• _What to do_
Reproduce all of the entries below word for word, line by line.

• _Available data_
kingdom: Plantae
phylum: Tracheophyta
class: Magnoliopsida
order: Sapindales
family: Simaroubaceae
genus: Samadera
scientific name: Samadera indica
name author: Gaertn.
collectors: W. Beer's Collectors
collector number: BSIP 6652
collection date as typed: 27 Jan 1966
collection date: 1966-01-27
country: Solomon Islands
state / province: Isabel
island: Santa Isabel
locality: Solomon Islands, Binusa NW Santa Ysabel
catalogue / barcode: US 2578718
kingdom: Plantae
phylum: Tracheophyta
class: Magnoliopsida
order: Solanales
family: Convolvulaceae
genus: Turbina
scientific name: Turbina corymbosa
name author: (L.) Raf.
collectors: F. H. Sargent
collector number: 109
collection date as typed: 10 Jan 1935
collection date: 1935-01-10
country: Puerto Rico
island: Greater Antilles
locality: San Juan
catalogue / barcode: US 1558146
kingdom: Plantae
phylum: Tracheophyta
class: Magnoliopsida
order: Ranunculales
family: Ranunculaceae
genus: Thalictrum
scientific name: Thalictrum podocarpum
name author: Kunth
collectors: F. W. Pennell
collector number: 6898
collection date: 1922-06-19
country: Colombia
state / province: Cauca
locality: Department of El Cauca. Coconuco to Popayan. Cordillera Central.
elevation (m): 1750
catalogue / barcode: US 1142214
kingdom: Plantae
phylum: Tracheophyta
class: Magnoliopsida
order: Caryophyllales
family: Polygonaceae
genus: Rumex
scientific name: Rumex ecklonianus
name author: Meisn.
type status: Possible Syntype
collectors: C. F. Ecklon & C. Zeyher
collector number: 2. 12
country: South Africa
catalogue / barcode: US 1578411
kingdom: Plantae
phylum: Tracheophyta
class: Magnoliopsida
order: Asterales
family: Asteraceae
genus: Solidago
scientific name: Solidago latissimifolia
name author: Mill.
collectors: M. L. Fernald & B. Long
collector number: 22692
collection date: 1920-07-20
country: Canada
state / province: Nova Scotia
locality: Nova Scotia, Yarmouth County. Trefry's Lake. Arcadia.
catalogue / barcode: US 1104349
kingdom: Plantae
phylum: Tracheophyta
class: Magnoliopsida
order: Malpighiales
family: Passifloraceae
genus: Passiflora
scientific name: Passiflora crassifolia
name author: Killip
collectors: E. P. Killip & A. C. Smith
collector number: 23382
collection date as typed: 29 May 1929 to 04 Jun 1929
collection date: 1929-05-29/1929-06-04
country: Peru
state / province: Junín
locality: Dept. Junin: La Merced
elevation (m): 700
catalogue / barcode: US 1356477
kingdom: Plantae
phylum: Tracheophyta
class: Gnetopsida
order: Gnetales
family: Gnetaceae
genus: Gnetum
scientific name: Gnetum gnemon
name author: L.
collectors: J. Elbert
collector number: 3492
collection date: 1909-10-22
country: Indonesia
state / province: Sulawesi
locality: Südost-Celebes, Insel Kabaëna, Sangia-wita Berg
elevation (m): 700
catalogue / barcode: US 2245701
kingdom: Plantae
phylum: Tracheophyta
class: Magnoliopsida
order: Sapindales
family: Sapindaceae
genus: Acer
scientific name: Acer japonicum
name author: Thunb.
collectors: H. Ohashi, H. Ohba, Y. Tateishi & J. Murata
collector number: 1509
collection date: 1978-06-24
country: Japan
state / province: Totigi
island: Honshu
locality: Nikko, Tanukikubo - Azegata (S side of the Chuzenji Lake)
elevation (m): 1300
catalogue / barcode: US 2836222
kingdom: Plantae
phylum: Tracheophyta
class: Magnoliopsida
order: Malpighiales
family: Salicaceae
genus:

• _The result_
kingdom: Plantae
phylum: Tracheophyta
class: Magnoliopsida
order: Sapindales
family: Simaroubaceae
genus: Samadera
scientific name: Samadera indica
name author: Gaertn.
collectors: W. Beer's Collectors
collector number: BSIP 6652
collection date as typed: 27 Jan 1966
collection date: 1966-01-27
country: Solomon Islands
state / province: Isabel
island: Santa Isabel
locality: Solomon Islands, Binusa NW Santa Ysabel
catalogue / barcode: US 2578718
kingdom: Plantae
phylum: Tracheophyta
class: Magnoliopsida
order: Solanales
family: Convolvulaceae
genus: Turbina
scientific name: Turbina corymbosa
name author: (L.) Raf.
collectors: F. H. Sargent
collector number: 109
collection date as typed: 10 Jan 1935
collection date: 1935-01-10
country: Puerto Rico
island: Greater Antilles
locality: San Juan
catalogue / barcode: US 1558146
kingdom: Plantae
phylum: Tracheophyta
class: Magnoliopsida
order: Ranunculales
family: Ranunculaceae
genus: Thalictrum
scientific name: Thalictrum podocarpum
name author: Kunth
collectors: F. W. Pennell
collector number: 6898
collection date: 1922-06-19
country: Colombia
state / province: Cauca
locality: Department of El Cauca. Coconuco to Popayan. Cordillera Central.
elevation (m): 1750
catalogue / barcode: US 1142214
kingdom: Plantae
phylum: Tracheophyta
class: Magnoliopsida
order: Caryophyllales
family: Polygonaceae
genus: Rumex
scientific name: Rumex ecklonianus
name author: Meisn.
type status: Possible Syntype
collectors: C. F. Ecklon & C. Zeyher
collector number: 2. 12
country: South Africa
catalogue / barcode: US 1578411
kingdom: Plantae
phylum: Tracheophyta
class: Magnoliopsida
order: Asterales
family: Asteraceae
genus: Solidago
scientific name: Solidago latissimifolia
name author: Mill.
collectors: M. L. Fernald & B. Long
collector number: 22692
collection date: 1920-07-20
country: Canada
state / province: Nova Scotia
locality: Nova Scotia, Yarmouth County. Trefry's Lake. Arcadia.
catalogue / barcode: US 1104349
kingdom: Plantae
phylum: Tracheophyta
class: Magnoliopsida
order: Malpighiales
family: Passifloraceae
genus: Passiflora
scientific name: Passiflora crassifolia
name author: Killip
collectors: E. P. Killip & A. C. Smith
collector number: 23382
collection date as typed: 29 May 1929 to 04 Jun 1929
collection date: 1929-05-29/1929-06-04
country: Peru
state / province: Junín
locality: Dept. Junin: La Merced
elevation (m): 700
catalogue / barcode: US 1356477
kingdom: Plantae
phylum: Tracheophyta
class: Gnetopsida
order: Gnetales
family: Gnetaceae
genus: Gnetum
scientific name: Gnetum gnemon
name author: L.
collectors: J. Elbert
collector number: 3492
collection date: 1909-10-22
country: Indonesia
state / province: Sulawesi
locality: Südost-Celebes, Insel Kabaëna, Sangia-wita Berg
elevation (m): 700
catalogue / barcode: US 2245701
kingdom: Plantae
phylum: Tracheophyta
class: Magnoliopsida
order: Sapindales
family: Sapindaceae
genus: Acer
scientific name: Acer japonicum
name author: Thunb.
collectors: H. Ohashi, H. Ohba, Y. Tateishi & J. Murata
collector number: 1509
collection date: 1978-06-24
country: Japan
state / province: Totigi
island: Honshu
locality: Nikko, Tanukikubo - Azegata (S side of the Chuzenji Lake)
elevation (m): 1300
catalogue / barcode: US 2836222
kingdom: Plantae
phylum: Tracheophyta
class: Magnoliopsida
order: Malpighiales
family: Salicaceae
genus:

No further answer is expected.